[RECORDS FOR THE TASK — start]

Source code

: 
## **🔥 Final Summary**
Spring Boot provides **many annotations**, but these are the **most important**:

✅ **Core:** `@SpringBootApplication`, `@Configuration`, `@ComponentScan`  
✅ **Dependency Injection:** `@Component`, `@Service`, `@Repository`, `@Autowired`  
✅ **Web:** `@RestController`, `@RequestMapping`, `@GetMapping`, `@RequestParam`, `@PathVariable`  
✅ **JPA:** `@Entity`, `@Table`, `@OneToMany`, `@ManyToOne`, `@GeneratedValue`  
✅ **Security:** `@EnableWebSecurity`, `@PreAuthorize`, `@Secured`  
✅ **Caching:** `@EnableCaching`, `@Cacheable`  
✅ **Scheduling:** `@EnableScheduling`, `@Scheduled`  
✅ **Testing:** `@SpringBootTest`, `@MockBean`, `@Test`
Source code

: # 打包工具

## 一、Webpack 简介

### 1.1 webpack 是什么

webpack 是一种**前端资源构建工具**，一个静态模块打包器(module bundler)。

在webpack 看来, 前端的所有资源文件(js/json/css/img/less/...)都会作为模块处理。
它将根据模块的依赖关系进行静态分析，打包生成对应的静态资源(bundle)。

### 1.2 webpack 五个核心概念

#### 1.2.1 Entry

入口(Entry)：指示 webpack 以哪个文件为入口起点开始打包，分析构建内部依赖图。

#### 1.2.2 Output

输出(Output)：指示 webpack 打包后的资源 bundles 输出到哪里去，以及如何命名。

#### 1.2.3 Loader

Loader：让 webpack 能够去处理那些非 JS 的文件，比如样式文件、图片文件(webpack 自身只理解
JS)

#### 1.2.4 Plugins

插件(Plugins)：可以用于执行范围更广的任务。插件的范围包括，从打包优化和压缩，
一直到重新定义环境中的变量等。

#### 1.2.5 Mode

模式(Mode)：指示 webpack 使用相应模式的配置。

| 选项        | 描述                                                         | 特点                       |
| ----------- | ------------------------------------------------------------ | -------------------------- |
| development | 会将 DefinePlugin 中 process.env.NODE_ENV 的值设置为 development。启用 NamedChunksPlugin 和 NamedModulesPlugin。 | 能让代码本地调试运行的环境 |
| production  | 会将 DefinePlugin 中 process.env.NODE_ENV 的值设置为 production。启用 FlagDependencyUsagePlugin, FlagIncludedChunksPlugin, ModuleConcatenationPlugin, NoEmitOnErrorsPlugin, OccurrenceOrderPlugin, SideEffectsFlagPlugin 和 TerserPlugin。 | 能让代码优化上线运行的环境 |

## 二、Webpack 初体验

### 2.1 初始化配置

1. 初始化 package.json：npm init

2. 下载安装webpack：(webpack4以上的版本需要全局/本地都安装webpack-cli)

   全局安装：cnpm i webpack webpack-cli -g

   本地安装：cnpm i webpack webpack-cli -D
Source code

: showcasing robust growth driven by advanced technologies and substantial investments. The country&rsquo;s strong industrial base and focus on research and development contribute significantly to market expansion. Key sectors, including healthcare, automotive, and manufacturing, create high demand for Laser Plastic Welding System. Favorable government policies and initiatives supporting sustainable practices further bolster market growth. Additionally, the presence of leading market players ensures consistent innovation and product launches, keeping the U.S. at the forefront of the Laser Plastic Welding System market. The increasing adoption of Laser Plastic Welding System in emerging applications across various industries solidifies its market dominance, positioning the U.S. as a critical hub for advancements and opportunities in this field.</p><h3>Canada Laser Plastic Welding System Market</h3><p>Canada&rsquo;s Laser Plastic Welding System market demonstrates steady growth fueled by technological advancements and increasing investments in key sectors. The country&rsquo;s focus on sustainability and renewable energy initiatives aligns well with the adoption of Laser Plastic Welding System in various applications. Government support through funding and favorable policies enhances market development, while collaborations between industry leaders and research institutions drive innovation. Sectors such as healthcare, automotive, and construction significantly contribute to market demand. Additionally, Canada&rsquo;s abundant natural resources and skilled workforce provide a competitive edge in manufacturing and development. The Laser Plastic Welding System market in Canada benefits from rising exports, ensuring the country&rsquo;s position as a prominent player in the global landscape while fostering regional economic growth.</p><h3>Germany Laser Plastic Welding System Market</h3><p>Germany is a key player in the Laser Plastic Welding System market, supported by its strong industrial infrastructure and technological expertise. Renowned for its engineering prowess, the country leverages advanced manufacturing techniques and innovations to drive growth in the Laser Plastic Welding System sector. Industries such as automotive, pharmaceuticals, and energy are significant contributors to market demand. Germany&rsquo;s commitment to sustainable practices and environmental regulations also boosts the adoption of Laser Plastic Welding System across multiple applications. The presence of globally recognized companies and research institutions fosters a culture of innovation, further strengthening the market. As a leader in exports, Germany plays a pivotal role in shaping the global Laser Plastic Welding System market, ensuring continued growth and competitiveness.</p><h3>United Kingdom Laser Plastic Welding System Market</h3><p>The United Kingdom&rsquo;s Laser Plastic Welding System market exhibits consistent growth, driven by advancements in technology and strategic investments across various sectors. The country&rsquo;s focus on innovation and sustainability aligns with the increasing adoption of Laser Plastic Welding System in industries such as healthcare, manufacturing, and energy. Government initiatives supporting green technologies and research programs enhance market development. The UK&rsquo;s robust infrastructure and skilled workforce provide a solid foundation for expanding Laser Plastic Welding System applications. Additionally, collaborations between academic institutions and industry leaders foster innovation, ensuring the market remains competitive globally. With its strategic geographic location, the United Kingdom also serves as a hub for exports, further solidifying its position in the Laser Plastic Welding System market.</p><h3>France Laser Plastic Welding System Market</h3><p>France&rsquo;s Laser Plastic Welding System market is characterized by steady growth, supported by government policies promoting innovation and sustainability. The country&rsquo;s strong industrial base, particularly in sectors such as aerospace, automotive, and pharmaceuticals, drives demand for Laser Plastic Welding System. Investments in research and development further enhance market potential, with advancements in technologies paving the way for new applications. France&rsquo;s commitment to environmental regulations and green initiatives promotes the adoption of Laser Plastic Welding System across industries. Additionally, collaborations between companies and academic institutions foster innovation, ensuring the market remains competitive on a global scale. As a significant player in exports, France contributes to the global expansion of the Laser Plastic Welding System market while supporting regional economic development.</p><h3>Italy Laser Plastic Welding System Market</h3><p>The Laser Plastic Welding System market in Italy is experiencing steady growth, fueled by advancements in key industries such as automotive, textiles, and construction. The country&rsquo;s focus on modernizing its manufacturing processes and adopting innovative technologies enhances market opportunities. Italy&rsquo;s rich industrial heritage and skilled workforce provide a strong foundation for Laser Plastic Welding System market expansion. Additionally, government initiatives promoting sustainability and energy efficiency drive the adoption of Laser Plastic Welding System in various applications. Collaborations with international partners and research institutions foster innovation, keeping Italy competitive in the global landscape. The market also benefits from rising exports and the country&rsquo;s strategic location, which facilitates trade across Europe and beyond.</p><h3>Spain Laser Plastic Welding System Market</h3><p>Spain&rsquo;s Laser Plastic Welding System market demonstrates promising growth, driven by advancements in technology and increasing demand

[RECORDS FOR THE TASK — finish]

● **TASK DESCRIPTION**:
Line by line, retype all of the records exactly.

● **COMPLETED TASK**:
Source code

: 
## **🔥 Final Summary**
Spring Boot provides **many annotations**, but these are the **most important**:

✅ **Core:** `@SpringBootApplication`, `@Configuration`, `@ComponentScan`  
✅ **Dependency Injection:** `@Component`, `@Service`, `@Repository`, `@Autowired`  
✅ **Web:** `@RestController`, `@RequestMapping`, `@GetMapping`, `@RequestParam`, `@PathVariable`  
✅ **JPA:** `@Entity`, `@Table`, `@OneToMany`, `@ManyToOne`, `@GeneratedValue`  
✅ **Security:** `@EnableWebSecurity`, `@PreAuthorize`, `@Secured`  
✅ **Caching:** `@EnableCaching`, `@Cacheable`  
✅ **Scheduling:** `@EnableScheduling`, `@Scheduled`  
✅ **Testing:** `@SpringBootTest`, `@MockBean`, `@Test`
Source code

: # 打包工具

## 一、Webpack 简介

### 1.1 webpack 是什么

webpack 是一种**前端资源构建工具**，一个静态模块打包器(module bundler)。

在webpack 看来, 前端的所有资源文件(js/json/css/img/less/...)都会作为模块处理。
它将根据模块的依赖关系进行静态分析，打包生成对应的静态资源(bundle)。

### 1.2 webpack 五个核心概念

#### 1.2.1 Entry

入口(Entry)：指示 webpack 以哪个文件为入口起点开始打包，分析构建内部依赖图。

#### 1.2.2 Output

输出(Output)：指示 webpack 打包后的资源 bundles 输出到哪里去，以及如何命名。

#### 1.2.3 Loader

Loader：让 webpack 能够去处理那些非 JS 的文件，比如样式文件、图片文件(webpack 自身只理解
JS)

#### 1.2.4 Plugins

插件(Plugins)：可以用于执行范围更广的任务。插件的范围包括，从打包优化和压缩，
一直到重新定义环境中的变量等。

#### 1.2.5 Mode

模式(Mode)：指示 webpack 使用相应模式的配置。

| 选项        | 描述                                                         | 特点                       |
| ----------- | ------------------------------------------------------------ | -------------------------- |
| development | 会将 DefinePlugin 中 process.env.NODE_ENV 的值设置为 development。启用 NamedChunksPlugin 和 NamedModulesPlugin。 | 能让代码本地调试运行的环境 |
| production  | 会将 DefinePlugin 中 process.env.NODE_ENV 的值设置为 production。启用 FlagDependencyUsagePlugin, FlagIncludedChunksPlugin, ModuleConcatenationPlugin, NoEmitOnErrorsPlugin, OccurrenceOrderPlugin, SideEffectsFlagPlugin 和 TerserPlugin。 | 能让代码优化上线运行的环境 |

## 二、Webpack 初体验

### 2.1 初始化配置

1. 初始化 package.json：npm init

2. 下载安装webpack：(webpack4以上的版本需要全局/本地都安装webpack-cli)

   全局安装：cnpm i webpack webpack-cli -g

   本地安装：cnpm i webpack webpack-cli -D
Source code

: showcasing robust growth driven by advanced technologies and substantial investments. The country&rsquo;s strong industrial base and focus on research and development contribute significantly to market expansion. Key sectors, including healthcare, automotive, and manufacturing, create high demand for Laser Plastic Welding System. Favorable government policies and initiatives supporting sustainable practices further bolster market growth. Additionally, the presence of leading market players ensures consistent innovation and product launches, keeping the U.S. at the forefront of the Laser Plastic Welding System market. The increasing adoption of Laser Plastic Welding System in emerging applications across various industries solidifies its market dominance, positioning the U.S. as a critical hub for advancements and opportunities in this field.</p><h3>Canada Laser Plastic Welding System Market</h3><p>Canada&rsquo;s Laser Plastic Welding System market demonstrates steady growth fueled by technological advancements and increasing investments in key sectors. The country&rsquo;s focus on sustainability and renewable energy initiatives aligns well with the adoption of Laser Plastic Welding System in various applications. Government support through funding and favorable policies enhances market development, while collaborations between industry leaders and research institutions drive innovation. Sectors such as healthcare, automotive, and construction significantly contribute to market demand. Additionally, Canada&rsquo;s abundant natural resources and skilled workforce provide a competitive edge in manufacturing and development. The Laser Plastic Welding System market in Canada benefits from rising exports, ensuring the country&rsquo;s position as a prominent player in the global landscape while fostering regional economic growth.</p><h3>Germany Laser Plastic Welding System Market</h3><p>Germany is a key player in the Laser Plastic Welding System market, supported by its strong industrial infrastructure and technological expertise. Renowned for its engineering prowess, the country leverages advanced manufacturing techniques and innovations to drive growth in the Laser Plastic Welding System sector. Industries such as automotive, pharmaceuticals, and energy are significant contributors to market demand. Germany&rsquo;s commitment to sustainable practices and environmental regulations also boosts the adoption of Laser Plastic Welding System across multiple applications. The presence of globally recognized companies and research institutions fosters a culture of innovation, further strengthening the market. As a leader in exports, Germany plays a pivotal role in shaping the global Laser Plastic Welding System market, ensuring continued growth and competitiveness.</p><h3>United Kingdom Laser Plastic Welding System Market</h3><p>The United Kingdom&rsquo;s Laser Plastic Welding System market exhibits consistent growth, driven by advancements in technology and strategic investments across various sectors. The country&rsquo;s focus on innovation and sustainability aligns with the increasing adoption of Laser Plastic Welding System in industries such as healthcare, manufacturing, and energy. Government initiatives supporting green technologies and research programs enhance market development. The UK&rsquo;s robust infrastructure and skilled workforce provide a solid foundation for expanding Laser Plastic Welding System applications. Additionally, collaborations between academic institutions and industry leaders foster innovation, ensuring the market remains competitive globally. With its strategic geographic location, the United Kingdom also serves as a hub for exports, further solidifying its position in the Laser Plastic Welding System market.</p><h3>France Laser Plastic Welding System Market</h3><p>France&rsquo;s Laser Plastic Welding System market is characterized by steady growth, supported by government policies promoting innovation and sustainability. The country&rsquo;s strong industrial base, particularly in sectors such as aerospace, automotive, and pharmaceuticals, drives demand for Laser Plastic Welding System. Investments in research and development further enhance market potential, with advancements in technologies paving the way for new applications. France&rsquo;s commitment to environmental regulations and green initiatives promotes the adoption of Laser Plastic Welding System across industries. Additionally, collaborations between companies and academic institutions foster innovation, ensuring the market remains competitive on a global scale. As a significant player in exports, France contributes to the global expansion of the Laser Plastic Welding System market while supporting regional economic development.</p><h3>Italy Laser Plastic Welding System Market</h3><p>The Laser Plastic Welding System market in Italy is experiencing steady growth, fueled by advancements in key industries such as automotive, textiles, and construction. The country&rsquo;s focus on modernizing its manufacturing processes and adopting innovative technologies enhances market opportunities. Italy&rsquo;s rich industrial heritage and skilled workforce provide a strong foundation for Laser Plastic Welding System market expansion. Additionally, government initiatives promoting sustainability and energy efficiency drive the adoption of Laser Plastic Welding System in various applications. Collaborations with international partners and research institutions foster innovation, keeping Italy competitive in the global landscape. The market also benefits from rising exports and the country&rsquo;s strategic location, which facilitates trade across Europe and beyond.</p><h3>Spain Laser Plastic Welding System Market</h3><p>Spain&rsquo;s Laser Plastic Welding System market demonstrates promising growth, driven by advancements in technology and increasing demand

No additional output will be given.